Absolutely. People fuck up all the time. They also sometimes grow up. Someone who wrongs you, and learns from that, sounds like someone that could end up being a valuable friend after the dust settles.

But as mentioned above – she has the work to do. If there’s going to be a future relationship that extends beyond civility, she’s got to be the one to make the first, clear step to making that happen.

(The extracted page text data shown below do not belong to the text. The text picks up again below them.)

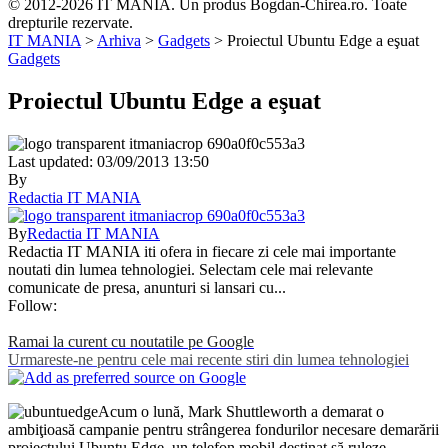
© 2012-2026 IT MANIA. Un produs Bogdan-Chirea.ro. Toate
drepturile rezervate.
IT MANIA
>
Arhiva
>
Gadgets
>
Proiectul Ubuntu Edge a eşuat
Gadgets
Proiectul Ubuntu Edge a eşuat
Last updated: 03/09/2013 13:50
By
Redactia IT MANIA
By
Redactia IT MANIA
Redactia IT MANIA iti ofera in fiecare zi cele mai importante
noutati din lumea tehnologiei. Selectam cele mai relevante
comunicate de presa, anunturi si lansari cu...
Follow:
Ramai la curent cu noutatile pe Google
Urmareste-ne pentru cele mai recente stiri din lumea tehnologiei
Acum o lună, Mark Shuttleworth a demarat o
ambiţioasă campanie pentru strângerea fondurilor necesare demarării
proiectului Ubuntu Edge, un telefon mobil destinat să ruleze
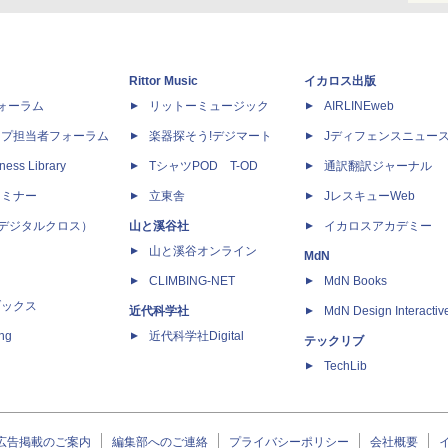
Rittor Music
イカロス出版
dフォーラム
リットーミュージック
AIRLINEweb
ップ担当者フォーラム
楽器探そう!デジマート
Jディフェンスニュー
ness Library
TシャツPOD T-OD
通訳翻訳ジャーナル
セミナー
立東舎
JレスキューWeb
 X（デジタルクロス）
山と溪谷社
イカロスアカデミー
山と溪谷オンライン
MdN
CLIMBING-NET
MdN Books
ブックス
近代科学社
MdN Design Interactiv
ing
近代科学社Digital
テックリブ
TechLib
広告掲載のご案内
編集部へのご連絡
プライバシーポリシー
会社概要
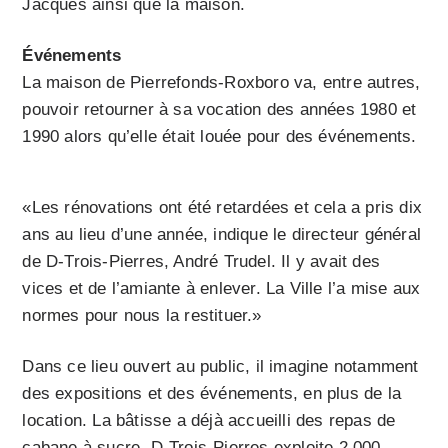
Jacques ainsi que la maison.
Événements
La maison de Pierrefonds-Roxboro va, entre autres,
pouvoir retourner à sa vocation des années 1980 et
1990 alors qu’elle était louée pour des événements.
«Les rénovations ont été retardées et cela a pris dix
ans au lieu d’une année, indique le directeur général
de D-Trois-Pierres, André Trudel. Il y avait des
vices et de l’amiante à enlever. La Ville l’a mise aux
normes pour nous la restituer.»
Dans ce lieu ouvert au public, il imagine notamment
des expositions et des événements, en plus de la
location. La bâtisse a déjà accueilli des repas de
cabane à sucre. D-Trois-Pierres exploite 2 000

X_Peace_Love_Freedom_X's avatar

i guess you could be friends but after a breaking a relationship that’s not the easiest thing to do, but don’t go over the “friend” part to me that’s the stupidest thing to get back together again with someone who cheated on you. but it’s your life not mine do what makes you happiest.

hotgirl67's avatar

I would say it’s best to keep your distance. You invested years in a relationship that became sour The wounds are still there even if you think you’ve moved on. If you do see her in a place, you can say hi and keep walking. Don’t start up a conversation because you don’t want to be sucked back in.

blueiiznh's avatar

There is a reason you are ex’s. Not to mention you stated she was a cheating spouse.
Are you looking for revenge sex? I guess it may have a different twist than makeup sex.
Why every would you want to prepare yourself for this. Just act mature and have common curtesy. The mind always supresses the bad times and floats the good times to the top. Like @hotgirl67 stated, say hello, nod your head, keep walking or run like hell.

JLeslie's avatar

I did. Well, I don’t spend time with him as friends, but I see him on facebook, got to know his wife a little on facebook. Now and then we actually have a chat/IM, but maybe it was 3 times in the last 3 years. No regularity to it. So, I don’t really reach out to him as a friend, but all the bad feelings are gone, and sometimes we know the same inside jokes, and obviously share some memories. However, we were broken up for many many years inbetween breaking up, and being in semi touch again.